**Source material**
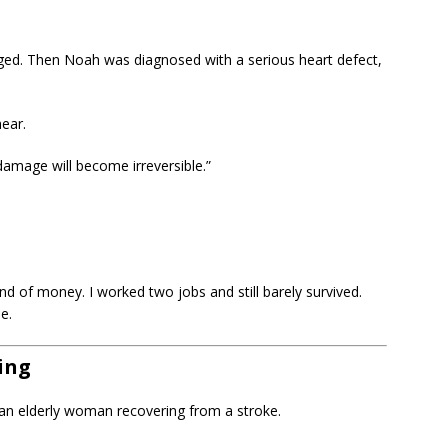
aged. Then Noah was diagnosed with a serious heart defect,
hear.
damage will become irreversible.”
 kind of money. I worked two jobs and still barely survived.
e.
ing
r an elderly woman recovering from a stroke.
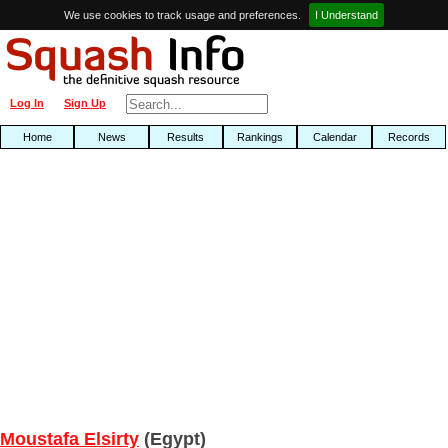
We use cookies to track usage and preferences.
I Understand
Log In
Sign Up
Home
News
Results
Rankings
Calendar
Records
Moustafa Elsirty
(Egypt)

---

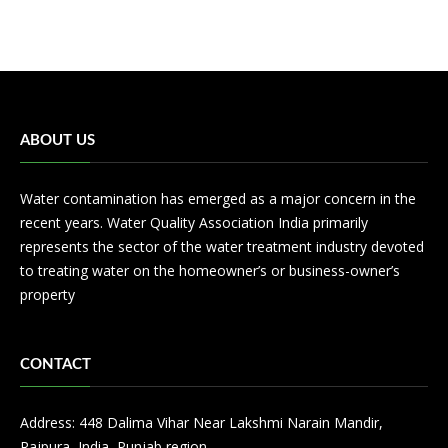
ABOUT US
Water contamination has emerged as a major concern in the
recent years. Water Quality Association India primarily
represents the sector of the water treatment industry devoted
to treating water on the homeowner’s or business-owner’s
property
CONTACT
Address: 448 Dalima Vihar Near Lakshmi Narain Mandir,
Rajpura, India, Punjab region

**What is needed**
Each line holding the word "India" must be pulled from the records.

**Your solution**
recent years. Water Quality Association India primarily
Rajpura, India, Punjab region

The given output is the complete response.